Records provided
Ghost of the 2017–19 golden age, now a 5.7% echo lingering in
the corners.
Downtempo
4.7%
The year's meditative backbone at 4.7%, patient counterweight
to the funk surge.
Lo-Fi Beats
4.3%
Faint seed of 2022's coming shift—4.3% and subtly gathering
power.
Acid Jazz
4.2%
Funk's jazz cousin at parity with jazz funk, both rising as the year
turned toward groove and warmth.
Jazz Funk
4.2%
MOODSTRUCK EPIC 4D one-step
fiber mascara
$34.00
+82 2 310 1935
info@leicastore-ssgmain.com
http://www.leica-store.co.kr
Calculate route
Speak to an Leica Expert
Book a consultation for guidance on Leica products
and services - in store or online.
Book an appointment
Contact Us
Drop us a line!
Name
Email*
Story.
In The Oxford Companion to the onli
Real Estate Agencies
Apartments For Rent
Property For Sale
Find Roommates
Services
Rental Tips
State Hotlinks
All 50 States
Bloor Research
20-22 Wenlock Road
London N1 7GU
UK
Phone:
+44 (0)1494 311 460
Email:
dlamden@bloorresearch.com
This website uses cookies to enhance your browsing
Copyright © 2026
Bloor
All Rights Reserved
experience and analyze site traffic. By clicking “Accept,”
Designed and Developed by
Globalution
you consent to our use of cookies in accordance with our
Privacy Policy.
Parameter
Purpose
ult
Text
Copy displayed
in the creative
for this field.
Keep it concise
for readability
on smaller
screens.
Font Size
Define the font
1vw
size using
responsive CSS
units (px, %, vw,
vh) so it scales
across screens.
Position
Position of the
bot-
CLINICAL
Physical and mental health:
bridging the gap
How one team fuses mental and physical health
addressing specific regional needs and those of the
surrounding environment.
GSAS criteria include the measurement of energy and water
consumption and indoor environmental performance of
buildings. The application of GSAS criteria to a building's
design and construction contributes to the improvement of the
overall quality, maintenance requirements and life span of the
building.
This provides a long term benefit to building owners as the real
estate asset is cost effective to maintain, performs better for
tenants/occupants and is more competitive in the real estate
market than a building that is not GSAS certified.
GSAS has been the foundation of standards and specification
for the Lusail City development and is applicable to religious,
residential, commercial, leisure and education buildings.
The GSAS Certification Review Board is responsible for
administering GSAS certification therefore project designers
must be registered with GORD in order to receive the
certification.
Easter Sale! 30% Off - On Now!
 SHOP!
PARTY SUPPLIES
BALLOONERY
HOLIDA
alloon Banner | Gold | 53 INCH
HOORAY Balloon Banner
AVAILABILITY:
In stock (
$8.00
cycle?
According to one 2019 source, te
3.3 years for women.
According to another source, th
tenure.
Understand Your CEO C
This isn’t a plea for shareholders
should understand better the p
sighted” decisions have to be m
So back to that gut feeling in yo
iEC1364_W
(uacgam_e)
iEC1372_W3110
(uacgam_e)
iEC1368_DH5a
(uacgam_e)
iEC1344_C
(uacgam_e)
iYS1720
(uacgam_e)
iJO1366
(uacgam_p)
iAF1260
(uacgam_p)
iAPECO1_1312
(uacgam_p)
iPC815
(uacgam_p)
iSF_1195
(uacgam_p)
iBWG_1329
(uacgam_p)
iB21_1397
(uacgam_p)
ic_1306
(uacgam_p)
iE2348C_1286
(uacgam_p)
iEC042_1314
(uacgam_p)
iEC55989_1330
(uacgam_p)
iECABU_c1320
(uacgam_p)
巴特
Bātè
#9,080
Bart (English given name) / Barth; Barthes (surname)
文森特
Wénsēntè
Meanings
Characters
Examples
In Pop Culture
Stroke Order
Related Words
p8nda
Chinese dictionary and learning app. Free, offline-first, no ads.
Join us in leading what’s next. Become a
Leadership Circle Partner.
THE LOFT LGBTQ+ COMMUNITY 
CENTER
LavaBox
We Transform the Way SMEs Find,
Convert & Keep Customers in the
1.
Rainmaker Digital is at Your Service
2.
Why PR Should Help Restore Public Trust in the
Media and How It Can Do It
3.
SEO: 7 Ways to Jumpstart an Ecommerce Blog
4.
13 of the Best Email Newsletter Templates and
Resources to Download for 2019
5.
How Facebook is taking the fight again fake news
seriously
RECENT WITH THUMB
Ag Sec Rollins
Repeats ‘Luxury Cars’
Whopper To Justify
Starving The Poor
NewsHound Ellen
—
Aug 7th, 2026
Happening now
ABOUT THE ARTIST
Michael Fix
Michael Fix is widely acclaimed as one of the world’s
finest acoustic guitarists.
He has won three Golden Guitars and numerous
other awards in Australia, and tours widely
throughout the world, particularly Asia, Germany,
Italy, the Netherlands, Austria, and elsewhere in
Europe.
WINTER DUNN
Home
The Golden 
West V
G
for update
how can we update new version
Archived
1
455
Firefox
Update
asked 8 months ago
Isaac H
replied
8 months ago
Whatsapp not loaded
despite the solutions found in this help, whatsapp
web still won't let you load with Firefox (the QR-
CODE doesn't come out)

Your task
Give the listing again. Leave every word as it stands.

Your response
Ghost of the 2017–19 golden age, now a 5.7% echo lingering in
the corners.
Downtempo
4.7%
The year's meditative backbone at 4.7%, patient counterweight
to the funk surge.
Lo-Fi Beats
4.3%
Faint seed of 2022's coming shift—4.3% and subtly gathering
power.
Acid Jazz
4.2%
Funk's jazz cousin at parity with jazz funk, both rising as the year
turned toward groove and warmth.
Jazz Funk
4.2%
MOODSTRUCK EPIC 4D one-step
fiber mascara
$34.00
+82 2 310 1935
info@leicastore-ssgmain.com
http://www.leica-store.co.kr
Calculate route
Speak to an Leica Expert
Book a consultation for guidance on Leica products
and services - in store or online.
Book an appointment
Contact Us
Drop us a line!
Name
Email*
Story.
In The Oxford Companion to the onli
Real Estate Agencies
Apartments For Rent
Property For Sale
Find Roommates
Services
Rental Tips
State Hotlinks
All 50 States
Bloor Research
20-22 Wenlock Road
London N1 7GU
UK
Phone:
+44 (0)1494 311 460
Email:
dlamden@bloorresearch.com
This website uses cookies to enhance your browsing
Copyright © 2026
Bloor
All Rights Reserved
experience and analyze site traffic. By clicking “Accept,”
Designed and Developed by
Globalution
you consent to our use of cookies in accordance with our
Privacy Policy.
Parameter
Purpose
ult
Text
Copy displayed
in the creative
for this field.
Keep it concise
for readability
on smaller
screens.
Font Size
Define the font
1vw
size using
responsive CSS
units (px, %, vw,
vh) so it scales
across screens.
Position
Position of the
bot-
CLINICAL
Physical and mental health:
bridging the gap
How one team fuses mental and physical health
addressing specific regional needs and those of the
surrounding environment.
GSAS criteria include the measurement of energy and water
consumption and indoor environmental performance of
buildings. The application of GSAS criteria to a building's
design and construction contributes to the improvement of the
overall quality, maintenance requirements and life span of the
building.
This provides a long term benefit to building owners as the real
estate asset is cost effective to maintain, performs better for
tenants/occupants and is more competitive in the real estate
market than a building that is not GSAS certified.
GSAS has been the foundation of standards and specification
for the Lusail City development and is applicable to religious,
residential, commercial, leisure and education buildings.
The GSAS Certification Review Board is responsible for
administering GSAS certification therefore project designers
must be registered with GORD in order to receive the
certification.
Easter Sale! 30% Off - On Now!
 SHOP!
PARTY SUPPLIES
BALLOONERY
HOLIDA
alloon Banner | Gold | 53 INCH
HOORAY Balloon Banner
AVAILABILITY:
In stock (
$8.00
cycle?
According to one 2019 source, te
3.3 years for women.
According to another source, th
tenure.
Understand Your CEO C
This isn’t a plea for shareholders
should understand better the p
sighted” decisions have to be m
So back to that gut feeling in yo
iEC1364_W
(uacgam_e)
iEC1372_W3110
(uacgam_e)
iEC1368_DH5a
(uacgam_e)
iEC1344_C
(uacgam_e)
iYS1720
(uacgam_e)
iJO1366
(uacgam_p)
iAF1260
(uacgam_p)
iAPECO1_1312
(uacgam_p)
iPC815
(uacgam_p)
iSF_1195
(uacgam_p)
iBWG_1329
(uacgam_p)
iB21_1397
(uacgam_p)
ic_1306
(uacgam_p)
iE2348C_1286
(uacgam_p)
iEC042_1314
(uacgam_p)
iEC55989_1330
(uacgam_p)
iECABU_c1320
(uacgam_p)
巴特
Bātè
#9,080
Bart (English given name) / Barth; Barthes (surname)
文森特
Wénsēntè
Meanings
Characters
Examples
In Pop Culture
Stroke Order
Related Words
p8nda
Chinese dictionary and learning app. Free, offline-first, no ads.
Join us in leading what’s next. Become a
Leadership Circle Partner.
THE LOFT LGBTQ+ COMMUNITY 
CENTER
LavaBox
We Transform the Way SMEs Find,
Convert & Keep Customers in the
1.
Rainmaker Digital is at Your Service
2.
Why PR Should Help Restore Public Trust in the
Media and How It Can Do It
3.
SEO: 7 Ways to Jumpstart an Ecommerce Blog
4.
13 of the Best Email Newsletter Templates and
Resources to Download for 2019
5.
How Facebook is taking the fight again fake news
seriously
RECENT WITH THUMB
Ag Sec Rollins
Repeats ‘Luxury Cars’
Whopper To Justify
Starving The Poor
NewsHound Ellen
—
Aug 7th, 2026
Happening now
ABOUT THE ARTIST
Michael Fix
Michael Fix is widely acclaimed as one of the world’s
finest acoustic guitarists.
He has won three Golden Guitars and numerous
other awards in Australia, and tours widely
throughout the world, particularly Asia, Germany,
Italy, the Netherlands, Austria, and elsewhere in
Europe.
WINTER DUNN
Home
The Golden 
West V
G
for update
how can we update new version
Archived
1
455
Firefox
Update
asked 8 months ago
Isaac H
replied
8 months ago
Whatsapp not loaded
despite the solutions found in this help, whatsapp
web still won't let you load with Firefox (the QR-
CODE doesn't come out)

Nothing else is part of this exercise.